» Goal
In the data below, print the lines from the one containing "genus: Libellula" through the one containing "family: Coenagrionidae", both included. Copy each line exactly and add nothing else.

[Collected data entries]
>> Begin
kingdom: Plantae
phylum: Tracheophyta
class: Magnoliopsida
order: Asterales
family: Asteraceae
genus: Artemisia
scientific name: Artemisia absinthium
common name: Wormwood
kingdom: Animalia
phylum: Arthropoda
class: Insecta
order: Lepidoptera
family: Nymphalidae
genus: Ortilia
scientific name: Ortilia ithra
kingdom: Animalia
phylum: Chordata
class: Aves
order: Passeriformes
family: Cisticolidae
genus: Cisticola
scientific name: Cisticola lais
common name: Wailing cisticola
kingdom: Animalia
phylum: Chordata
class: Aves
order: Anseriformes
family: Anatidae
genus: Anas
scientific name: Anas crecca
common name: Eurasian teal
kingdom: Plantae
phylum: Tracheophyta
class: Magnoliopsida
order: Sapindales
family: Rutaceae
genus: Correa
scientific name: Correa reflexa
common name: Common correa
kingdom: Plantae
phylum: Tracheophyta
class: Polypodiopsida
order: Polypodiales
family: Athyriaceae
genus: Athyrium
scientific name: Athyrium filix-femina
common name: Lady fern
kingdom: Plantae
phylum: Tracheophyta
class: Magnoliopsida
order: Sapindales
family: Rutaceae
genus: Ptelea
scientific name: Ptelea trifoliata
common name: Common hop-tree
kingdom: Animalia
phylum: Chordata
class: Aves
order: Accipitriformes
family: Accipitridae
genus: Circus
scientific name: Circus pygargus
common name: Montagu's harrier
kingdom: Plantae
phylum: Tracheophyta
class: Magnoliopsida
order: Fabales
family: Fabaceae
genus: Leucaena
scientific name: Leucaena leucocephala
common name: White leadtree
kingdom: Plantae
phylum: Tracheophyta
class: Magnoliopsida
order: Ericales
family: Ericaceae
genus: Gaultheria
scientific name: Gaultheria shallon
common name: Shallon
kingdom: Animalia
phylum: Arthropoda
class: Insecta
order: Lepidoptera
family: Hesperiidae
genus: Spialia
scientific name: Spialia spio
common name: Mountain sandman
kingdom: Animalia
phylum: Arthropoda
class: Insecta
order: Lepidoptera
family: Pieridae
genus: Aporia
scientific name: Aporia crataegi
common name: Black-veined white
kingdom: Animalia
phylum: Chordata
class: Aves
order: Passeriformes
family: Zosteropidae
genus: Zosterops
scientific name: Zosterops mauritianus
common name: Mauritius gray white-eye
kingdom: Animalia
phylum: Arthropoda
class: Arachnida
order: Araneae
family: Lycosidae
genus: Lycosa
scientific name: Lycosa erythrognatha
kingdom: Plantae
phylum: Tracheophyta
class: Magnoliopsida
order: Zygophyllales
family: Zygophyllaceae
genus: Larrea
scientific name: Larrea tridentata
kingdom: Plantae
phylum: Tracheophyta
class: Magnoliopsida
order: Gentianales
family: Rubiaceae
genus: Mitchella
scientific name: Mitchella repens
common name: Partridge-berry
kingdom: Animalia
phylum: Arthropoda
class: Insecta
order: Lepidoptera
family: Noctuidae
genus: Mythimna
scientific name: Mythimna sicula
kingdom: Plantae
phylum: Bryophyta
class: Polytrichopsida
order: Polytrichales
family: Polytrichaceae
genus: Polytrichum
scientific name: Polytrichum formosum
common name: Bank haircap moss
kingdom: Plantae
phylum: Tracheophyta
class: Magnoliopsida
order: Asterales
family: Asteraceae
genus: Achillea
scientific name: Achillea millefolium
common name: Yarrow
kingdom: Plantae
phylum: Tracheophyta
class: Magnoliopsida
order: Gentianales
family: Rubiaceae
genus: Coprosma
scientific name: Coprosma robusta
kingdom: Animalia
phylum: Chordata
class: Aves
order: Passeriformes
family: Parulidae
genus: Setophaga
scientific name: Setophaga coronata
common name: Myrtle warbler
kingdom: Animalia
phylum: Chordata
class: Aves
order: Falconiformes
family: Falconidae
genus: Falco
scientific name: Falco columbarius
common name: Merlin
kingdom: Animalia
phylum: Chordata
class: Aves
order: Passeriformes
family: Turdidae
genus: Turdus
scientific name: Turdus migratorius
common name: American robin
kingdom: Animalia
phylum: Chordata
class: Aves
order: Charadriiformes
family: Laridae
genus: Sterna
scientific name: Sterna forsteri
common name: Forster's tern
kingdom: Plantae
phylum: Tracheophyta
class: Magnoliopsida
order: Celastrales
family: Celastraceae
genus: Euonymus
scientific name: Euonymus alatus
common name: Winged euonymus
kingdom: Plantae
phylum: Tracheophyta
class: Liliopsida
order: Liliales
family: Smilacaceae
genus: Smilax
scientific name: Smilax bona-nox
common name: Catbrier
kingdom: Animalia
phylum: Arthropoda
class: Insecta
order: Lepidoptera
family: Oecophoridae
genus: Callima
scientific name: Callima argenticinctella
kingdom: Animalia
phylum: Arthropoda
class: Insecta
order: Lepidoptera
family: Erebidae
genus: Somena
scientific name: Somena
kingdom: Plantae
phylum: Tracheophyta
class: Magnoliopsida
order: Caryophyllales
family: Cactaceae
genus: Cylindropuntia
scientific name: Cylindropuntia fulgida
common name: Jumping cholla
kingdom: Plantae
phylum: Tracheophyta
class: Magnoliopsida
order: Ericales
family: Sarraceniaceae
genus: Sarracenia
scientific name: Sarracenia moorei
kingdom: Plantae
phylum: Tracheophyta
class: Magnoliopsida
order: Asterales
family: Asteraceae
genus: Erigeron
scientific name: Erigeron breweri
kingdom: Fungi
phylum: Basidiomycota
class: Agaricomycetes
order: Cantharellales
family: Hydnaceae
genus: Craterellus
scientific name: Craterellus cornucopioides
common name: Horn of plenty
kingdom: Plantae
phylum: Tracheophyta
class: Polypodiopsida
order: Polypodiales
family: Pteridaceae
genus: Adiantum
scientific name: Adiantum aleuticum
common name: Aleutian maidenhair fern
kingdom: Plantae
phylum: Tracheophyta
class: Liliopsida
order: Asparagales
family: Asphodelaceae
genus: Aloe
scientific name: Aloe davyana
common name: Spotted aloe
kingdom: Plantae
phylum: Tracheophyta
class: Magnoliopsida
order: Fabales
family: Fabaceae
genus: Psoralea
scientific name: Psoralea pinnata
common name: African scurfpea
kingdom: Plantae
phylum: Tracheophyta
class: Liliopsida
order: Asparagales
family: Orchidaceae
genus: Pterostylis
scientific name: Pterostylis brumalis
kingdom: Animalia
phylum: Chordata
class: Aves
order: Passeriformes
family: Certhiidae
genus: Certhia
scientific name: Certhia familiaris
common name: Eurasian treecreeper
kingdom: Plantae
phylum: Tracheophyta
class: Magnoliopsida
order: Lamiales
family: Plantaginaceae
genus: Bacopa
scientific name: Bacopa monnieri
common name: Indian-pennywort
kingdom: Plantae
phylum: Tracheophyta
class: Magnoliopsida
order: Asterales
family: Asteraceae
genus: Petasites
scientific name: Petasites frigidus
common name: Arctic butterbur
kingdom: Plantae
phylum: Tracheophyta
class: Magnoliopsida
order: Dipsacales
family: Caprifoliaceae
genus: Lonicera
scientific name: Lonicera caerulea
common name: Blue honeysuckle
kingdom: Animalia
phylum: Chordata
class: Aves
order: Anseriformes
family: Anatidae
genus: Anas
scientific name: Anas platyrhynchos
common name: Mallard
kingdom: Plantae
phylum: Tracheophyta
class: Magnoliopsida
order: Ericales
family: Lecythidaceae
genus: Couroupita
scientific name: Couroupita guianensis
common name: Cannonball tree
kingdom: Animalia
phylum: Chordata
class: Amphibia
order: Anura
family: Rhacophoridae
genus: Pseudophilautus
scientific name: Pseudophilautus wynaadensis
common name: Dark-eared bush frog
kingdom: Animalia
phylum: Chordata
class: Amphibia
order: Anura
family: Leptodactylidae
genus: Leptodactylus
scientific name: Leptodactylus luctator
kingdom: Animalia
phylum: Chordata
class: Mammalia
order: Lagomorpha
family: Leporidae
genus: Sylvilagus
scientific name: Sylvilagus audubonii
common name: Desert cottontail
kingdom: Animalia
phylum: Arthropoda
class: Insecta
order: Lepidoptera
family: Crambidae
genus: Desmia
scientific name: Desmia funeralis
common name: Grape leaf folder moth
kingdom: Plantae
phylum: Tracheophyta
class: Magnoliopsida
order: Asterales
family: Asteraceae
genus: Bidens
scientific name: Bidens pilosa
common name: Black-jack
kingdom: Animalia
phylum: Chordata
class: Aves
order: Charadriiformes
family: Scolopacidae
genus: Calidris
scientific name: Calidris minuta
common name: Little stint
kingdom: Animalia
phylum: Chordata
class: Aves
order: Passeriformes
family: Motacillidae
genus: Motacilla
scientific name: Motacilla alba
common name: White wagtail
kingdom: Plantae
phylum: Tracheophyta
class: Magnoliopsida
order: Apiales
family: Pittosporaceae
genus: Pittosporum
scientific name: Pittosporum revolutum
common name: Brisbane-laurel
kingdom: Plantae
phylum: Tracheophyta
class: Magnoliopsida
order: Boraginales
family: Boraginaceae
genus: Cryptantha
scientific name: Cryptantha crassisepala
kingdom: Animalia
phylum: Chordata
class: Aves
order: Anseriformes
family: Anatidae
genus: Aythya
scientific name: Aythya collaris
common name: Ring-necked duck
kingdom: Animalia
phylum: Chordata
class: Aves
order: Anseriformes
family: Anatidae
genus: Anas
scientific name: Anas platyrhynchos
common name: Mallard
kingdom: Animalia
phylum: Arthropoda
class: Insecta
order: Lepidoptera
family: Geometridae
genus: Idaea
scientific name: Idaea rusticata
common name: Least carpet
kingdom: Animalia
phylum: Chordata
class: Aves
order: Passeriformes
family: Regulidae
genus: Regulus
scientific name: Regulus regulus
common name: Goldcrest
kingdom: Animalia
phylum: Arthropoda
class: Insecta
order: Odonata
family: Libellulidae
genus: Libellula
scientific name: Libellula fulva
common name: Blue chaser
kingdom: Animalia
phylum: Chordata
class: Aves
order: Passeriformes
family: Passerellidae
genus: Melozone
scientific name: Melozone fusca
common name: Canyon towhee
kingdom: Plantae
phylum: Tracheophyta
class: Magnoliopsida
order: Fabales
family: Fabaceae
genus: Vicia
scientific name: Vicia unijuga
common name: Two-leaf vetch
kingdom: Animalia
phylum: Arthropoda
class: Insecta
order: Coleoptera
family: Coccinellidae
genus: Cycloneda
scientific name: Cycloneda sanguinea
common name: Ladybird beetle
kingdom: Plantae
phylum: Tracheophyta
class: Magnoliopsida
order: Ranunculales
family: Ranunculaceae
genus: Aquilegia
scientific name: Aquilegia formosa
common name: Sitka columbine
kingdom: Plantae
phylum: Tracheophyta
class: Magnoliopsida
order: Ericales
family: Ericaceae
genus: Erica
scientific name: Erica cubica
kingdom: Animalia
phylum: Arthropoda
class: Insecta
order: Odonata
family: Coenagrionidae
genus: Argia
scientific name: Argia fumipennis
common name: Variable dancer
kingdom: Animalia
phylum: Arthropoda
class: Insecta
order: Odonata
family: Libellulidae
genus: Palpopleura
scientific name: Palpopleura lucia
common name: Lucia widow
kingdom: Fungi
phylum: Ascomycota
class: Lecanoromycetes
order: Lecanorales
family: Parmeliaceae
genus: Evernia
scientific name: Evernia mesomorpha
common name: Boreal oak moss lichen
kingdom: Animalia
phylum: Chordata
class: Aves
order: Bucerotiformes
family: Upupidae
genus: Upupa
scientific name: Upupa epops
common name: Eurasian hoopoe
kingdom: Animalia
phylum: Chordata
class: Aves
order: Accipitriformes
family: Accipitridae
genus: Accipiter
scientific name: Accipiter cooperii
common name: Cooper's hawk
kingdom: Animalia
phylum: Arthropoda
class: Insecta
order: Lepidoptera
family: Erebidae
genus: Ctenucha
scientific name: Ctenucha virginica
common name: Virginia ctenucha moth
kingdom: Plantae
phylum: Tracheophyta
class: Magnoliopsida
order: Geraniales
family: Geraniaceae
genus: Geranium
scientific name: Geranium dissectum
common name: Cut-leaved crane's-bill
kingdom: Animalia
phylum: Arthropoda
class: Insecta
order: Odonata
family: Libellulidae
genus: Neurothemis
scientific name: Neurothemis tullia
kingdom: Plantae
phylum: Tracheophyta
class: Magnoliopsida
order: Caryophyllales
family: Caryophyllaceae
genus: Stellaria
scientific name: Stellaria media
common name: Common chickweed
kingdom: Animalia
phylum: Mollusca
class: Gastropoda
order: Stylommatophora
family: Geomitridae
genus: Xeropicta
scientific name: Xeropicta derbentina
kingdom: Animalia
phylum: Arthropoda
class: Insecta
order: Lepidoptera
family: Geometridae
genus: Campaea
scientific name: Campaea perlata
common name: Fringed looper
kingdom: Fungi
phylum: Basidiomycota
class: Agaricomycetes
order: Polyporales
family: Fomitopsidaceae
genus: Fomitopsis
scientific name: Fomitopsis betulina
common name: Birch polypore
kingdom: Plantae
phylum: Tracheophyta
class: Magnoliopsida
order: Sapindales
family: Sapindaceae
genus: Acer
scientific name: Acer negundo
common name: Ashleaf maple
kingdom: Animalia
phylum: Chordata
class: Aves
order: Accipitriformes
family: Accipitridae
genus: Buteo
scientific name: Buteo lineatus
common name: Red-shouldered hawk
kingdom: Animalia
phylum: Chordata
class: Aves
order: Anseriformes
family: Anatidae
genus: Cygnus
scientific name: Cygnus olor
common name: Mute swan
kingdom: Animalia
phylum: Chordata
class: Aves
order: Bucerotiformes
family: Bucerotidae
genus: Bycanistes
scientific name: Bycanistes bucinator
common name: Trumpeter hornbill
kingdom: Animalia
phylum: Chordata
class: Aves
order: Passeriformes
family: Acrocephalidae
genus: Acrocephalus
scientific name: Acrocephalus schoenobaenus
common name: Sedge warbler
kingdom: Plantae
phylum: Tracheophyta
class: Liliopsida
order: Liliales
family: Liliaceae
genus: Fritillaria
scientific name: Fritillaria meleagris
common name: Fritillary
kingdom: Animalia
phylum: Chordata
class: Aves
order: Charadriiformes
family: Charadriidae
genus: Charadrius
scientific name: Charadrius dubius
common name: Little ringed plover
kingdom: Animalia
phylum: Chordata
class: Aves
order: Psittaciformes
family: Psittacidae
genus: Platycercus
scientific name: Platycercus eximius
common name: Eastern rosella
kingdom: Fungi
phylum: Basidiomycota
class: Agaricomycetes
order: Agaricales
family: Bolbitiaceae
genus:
>> End
» Result
genus: Libellula
scientific name: Libellula fulva
common name: Blue chaser
kingdom: Animalia
phylum: Chordata
class: Aves
order: Passeriformes
family: Passerellidae
genus: Melozone
scientific name: Melozone fusca
common name: Canyon towhee
kingdom: Plantae
phylum: Tracheophyta
class: Magnoliopsida
order: Fabales
family: Fabaceae
genus: Vicia
scientific name: Vicia unijuga
common name: Two-leaf vetch
kingdom: Animalia
phylum: Arthropoda
class: Insecta
order: Coleoptera
family: Coccinellidae
genus: Cycloneda
scientific name: Cycloneda sanguinea
common name: Ladybird beetle
kingdom: Plantae
phylum: Tracheophyta
class: Magnoliopsida
order: Ranunculales
family: Ranunculaceae
genus: Aquilegia
scientific name: Aquilegia formosa
common name: Sitka columbine
kingdom: Plantae
phylum: Tracheophyta
class: Magnoliopsida
order: Ericales
family: Ericaceae
genus: Erica
scientific name: Erica cubica
kingdom: Animalia
phylum: Arthropoda
class: Insecta
order: Odonata
family: Coenagrionidae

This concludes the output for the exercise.